Given the records below, would you repeat exactly the lines that begin at the one containing "LIABILITY, WHETHER IN" and end at the one containing "It's not possible", inclusive?

────────────────────────────────────────

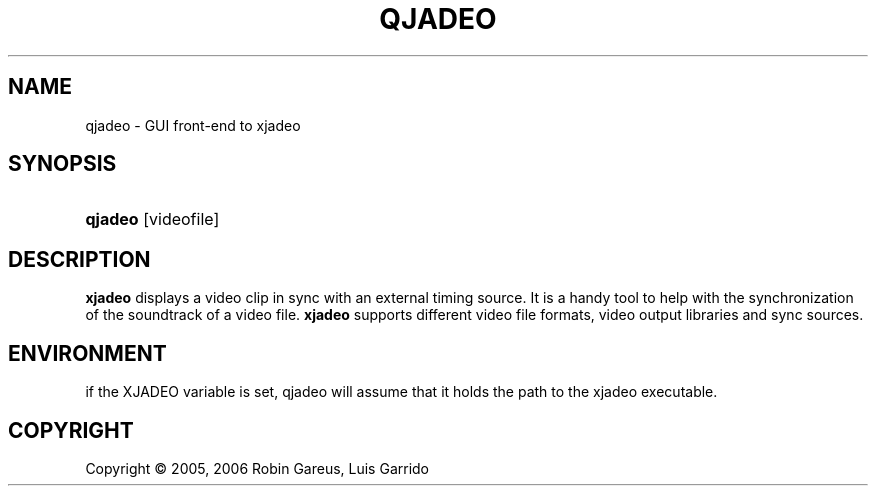 .\"     Title: qjadeo
.\"    Author: 
.\" Generator: DocBook XSL Stylesheets v1.71.0 <http://docbook.sf.net/>
.\"      Date: 11/17/2006
.\"    Manual: Manual Pages
.\"    Source: 
.\"
.TH "QJADEO" "1" "11/17/2006" "" "Manual Pages"
.\" disable hyphenation
.nh
.\" disable justification (adjust text to left margin only)
.ad l
.SH "NAME"
qjadeo \- GUI front\-end to xjadeo
.SH "SYNOPSIS"
.HP 7
\fBqjadeo\fR [videofile]
.SH "DESCRIPTION"
.PP
\fBxjadeo\fR
displays a video clip in sync with an external timing source. It is a handy tool to help with the synchronization of the soundtrack of a video file.
\fBxjadeo\fR
supports different video file formats, video output libraries and sync sources.
.SH "ENVIRONMENT"
.PP
if the XJADEO variable is set, qjadeo will assume that it holds the path to the xjadeo executable.
.SH "COPYRIGHT"
Copyright \(co 2005, 2006 Robin Gareus, Luis Garrido
.br

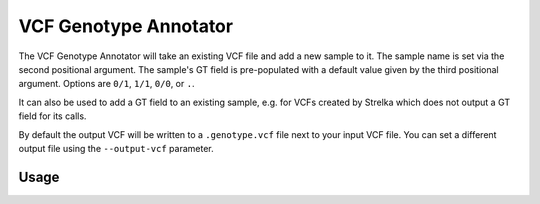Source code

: VCF Genotype Annotator
======================

The VCF Genotype Annotator will take an existing VCF file and add a new sample
to it. The sample name is set via the second positional argument.
The sample's GT field is pre-populated with a default value given by
the third positional argument. Options are ``0/1``, ``1/1``, ``0/0``, or
``.``.

It can also be used to add a GT field to an existing sample, e.g. for VCFs
created by Strelka which does not output a GT field for its calls.

By default the output VCF will be written to a ``.genotype.vcf`` file next to
your input VCF file. You can set a different output file using the
``--output-vcf`` parameter.

Usage
-----

.. program-output:: vcf-genotype-annotator -h
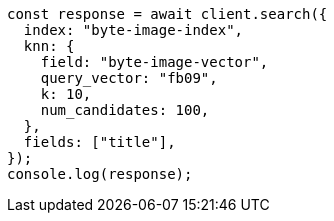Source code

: // This file is autogenerated, DO NOT EDIT
// Use `node scripts/generate-docs-examples.js` to generate the docs examples

[source, js]
----
const response = await client.search({
  index: "byte-image-index",
  knn: {
    field: "byte-image-vector",
    query_vector: "fb09",
    k: 10,
    num_candidates: 100,
  },
  fields: ["title"],
});
console.log(response);
----
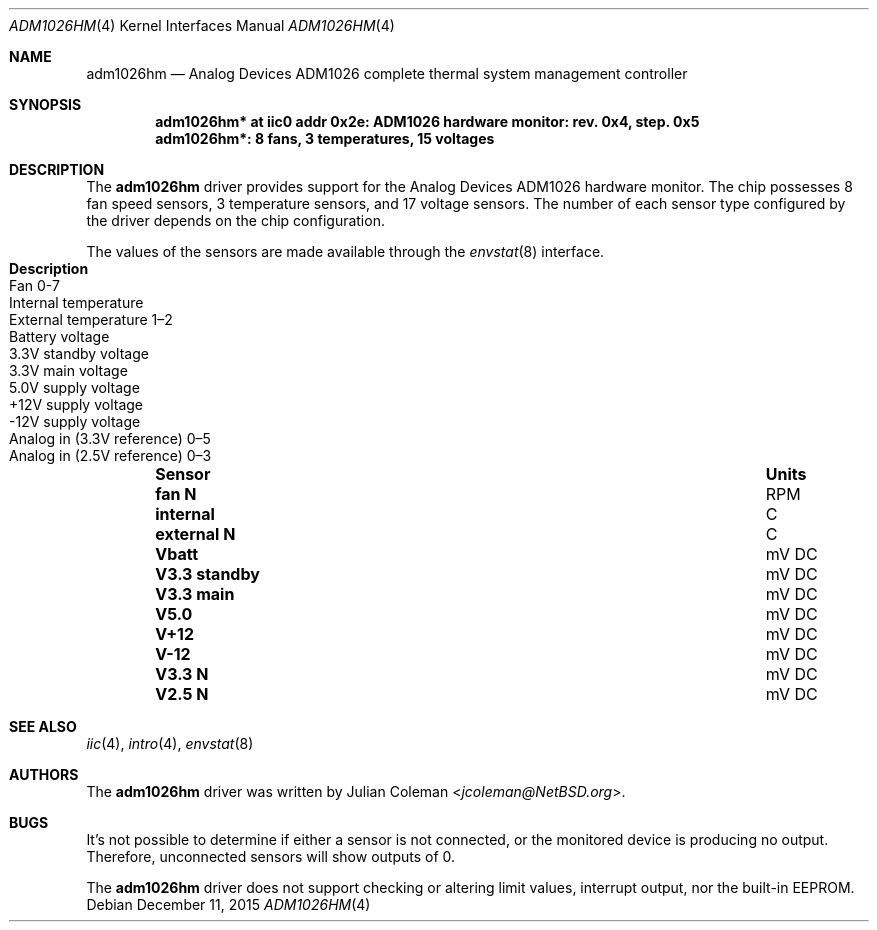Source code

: .\"	$NetBSD$
.\"
.\" Copyright (c) 2015 The NetBSD Foundation, Inc.
.\" All rights reserved.
.\"
.\" This code is derived from software contributed to The NetBSD Foundation
.\" by Julian Coleman.
.\"
.\" Redistribution and use in source and binary forms, with or without
.\" modification, are permitted provided that the following conditions
.\" are met:
.\" 1. Redistributions of source code must retain the above copyright
.\"    notice, this list of conditions and the following disclaimer.
.\" 2. Redistributions in binary form must reproduce the above copyright
.\"    notice, this list of conditions and the following disclaimer in the
.\"    documentation and/or other materials provided with the distribution.
.\"
.\" THIS SOFTWARE IS PROVIDED BY THE NETBSD FOUNDATION, INC. AND CONTRIBUTORS
.\" ``AS IS'' AND ANY EXPRESS OR IMPLIED WARRANTIES, INCLUDING, BUT NOT LIMITED
.\" TO, THE IMPLIED WARRANTIES OF MERCHANTABILITY AND FITNESS FOR A PARTICULAR
.\" PURPOSE ARE DISCLAIMED.  IN NO EVENT SHALL THE FOUNDATION OR CONTRIBUTORS
.\" BE LIABLE FOR ANY DIRECT, INDIRECT, INCIDENTAL, SPECIAL, EXEMPLARY, OR
.\" CONSEQUENTIAL DAMAGES (INCLUDING, BUT NOT LIMITED TO, PROCUREMENT OF
.\" SUBSTITUTE GOODS OR SERVICES; LOSS OF USE, DATA, OR PROFITS; OR BUSINESS
.\" INTERRUPTION) HOWEVER CAUSED AND ON ANY THEORY OF LIABILITY, WHETHER IN
.\" CONTRACT, STRICT LIABILITY, OR TORT (INCLUDING NEGLIGENCE OR OTHERWISE)
.\" ARISING IN ANY WAY OUT OF THE USE OF THIS SOFTWARE, EVEN IF ADVISED OF THE
.\" POSSIBILITY OF SUCH DAMAGE.
.\"
.Dd December 11, 2015
.Dt ADM1026HM 4
.Os
.Sh NAME
.Nm adm1026hm
.Nd Analog Devices ADM1026 complete thermal system management controller
.Sh SYNOPSIS
.Cd "adm1026hm* at iic0 addr 0x2e: ADM1026 hardware monitor: rev. 0x4, step. 0x5"
.Cd "adm1026hm*: 8 fans, 3 temperatures, 15 voltages"
.Sh DESCRIPTION
The
.Nm
driver provides support for the Analog Devices ADM1026 hardware monitor.
The chip possesses 8 fan speed sensors, 3 temperature sensors,
and 17 voltage sensors.
The number of each sensor type configured by the driver depends on the
chip configuration.
.Pp
The values of the sensors are made available through the
.Xr envstat 8
interface.
.Bl -column "V3.3 standby" "uV DC" "Description" -offset indent
.It Sy "Sensor" Ta Sy "Units" Ta Sy "Description"
.It Li "fan N" Ta "RPM" Ta "Fan 0-7"
.It Li "internal" Ta "C" Ta "Internal temperature"
.It Li "external N" Ta "C" Ta "External temperature 1\(en2"
.It Li "Vbatt" Ta "mV DC" Ta "Battery voltage"
.It Li "V3.3 standby" Ta "mV DC" Ta "3.3V standby voltage"
.It Li "V3.3 main" Ta "mV DC" Ta "3.3V main voltage"
.It Li "V5.0" Ta "mV DC" Ta "5.0V supply voltage"
.It Li "V+12" Ta "mV DC" Ta "+12V supply voltage"
.It Li "V-12" Ta "mV DC" Ta "-12V supply voltage"
.It Li "V3.3 N" Ta "mV DC" Ta "Analog in (3.3V reference) 0\(en5"
.It Li "V2.5 N" Ta "mV DC" Ta "Analog in (2.5V reference) 0\(en3"
.El
.Sh SEE ALSO
.Xr iic 4 ,
.Xr intro 4 ,
.Xr envstat 8
.Sh AUTHORS
.An -nosplit
The
.Nm
driver was written by
.An Julian Coleman Aq Mt jcoleman@NetBSD.org .
.Sh BUGS
It's not possible to determine if either a sensor is not connected,
or the monitored device is producing no output.
Therefore, unconnected sensors will show outputs of 0.
.Pp
The
.Nm
driver does not support checking or altering limit values, interrupt output,
nor the built-in EEPROM.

────────────────────────────────────────

## Exercise output
.\" INTERRUPTION) HOWEVER CAUSED AND ON ANY THEORY OF LIABILITY, WHETHER IN
.\" CONTRACT, STRICT LIABILITY, OR TORT (INCLUDING NEGLIGENCE OR OTHERWISE)
.\" ARISING IN ANY WAY OUT OF THE USE OF THIS SOFTWARE, EVEN IF ADVISED OF THE
.\" POSSIBILITY OF SUCH DAMAGE.
.\"
.Dd December 11, 2015
.Dt ADM1026HM 4
.Os
.Sh NAME
.Nm adm1026hm
.Nd Analog Devices ADM1026 complete thermal system management controller
.Sh SYNOPSIS
.Cd "adm1026hm* at iic0 addr 0x2e: ADM1026 hardware monitor: rev. 0x4, step. 0x5"
.Cd "adm1026hm*: 8 fans, 3 temperatures, 15 voltages"
.Sh DESCRIPTION
The
.Nm
driver provides support for the Analog Devices ADM1026 hardware monitor.
The chip possesses 8 fan speed sensors, 3 temperature sensors,
and 17 voltage sensors.
The number of each sensor type configured by the driver depends on the
chip configuration.
.Pp
The values of the sensors are made available through the
.Xr envstat 8
interface.
.Bl -column "V3.3 standby" "uV DC" "Description" -offset indent
.It Sy "Sensor" Ta Sy "Units" Ta Sy "Description"
.It Li "fan N" Ta "RPM" Ta "Fan 0-7"
.It Li "internal" Ta "C" Ta "Internal temperature"
.It Li "external N" Ta "C" Ta "External temperature 1\(en2"
.It Li "Vbatt" Ta "mV DC" Ta "Battery voltage"
.It Li "V3.3 standby" Ta "mV DC" Ta "3.3V standby voltage"
.It Li "V3.3 main" Ta "mV DC" Ta "3.3V main voltage"
.It Li "V5.0" Ta "mV DC" Ta "5.0V supply voltage"
.It Li "V+12" Ta "mV DC" Ta "+12V supply voltage"
.It Li "V-12" Ta "mV DC" Ta "-12V supply voltage"
.It Li "V3.3 N" Ta "mV DC" Ta "Analog in (3.3V reference) 0\(en5"
.It Li "V2.5 N" Ta "mV DC" Ta "Analog in (2.5V reference) 0\(en3"
.El
.Sh SEE ALSO
.Xr iic 4 ,
.Xr intro 4 ,
.Xr envstat 8
.Sh AUTHORS
.An -nosplit
The
.Nm
driver was written by
.An Julian Coleman Aq Mt jcoleman@NetBSD.org .
.Sh BUGS
It's not possible to determine if either a sensor is not connected,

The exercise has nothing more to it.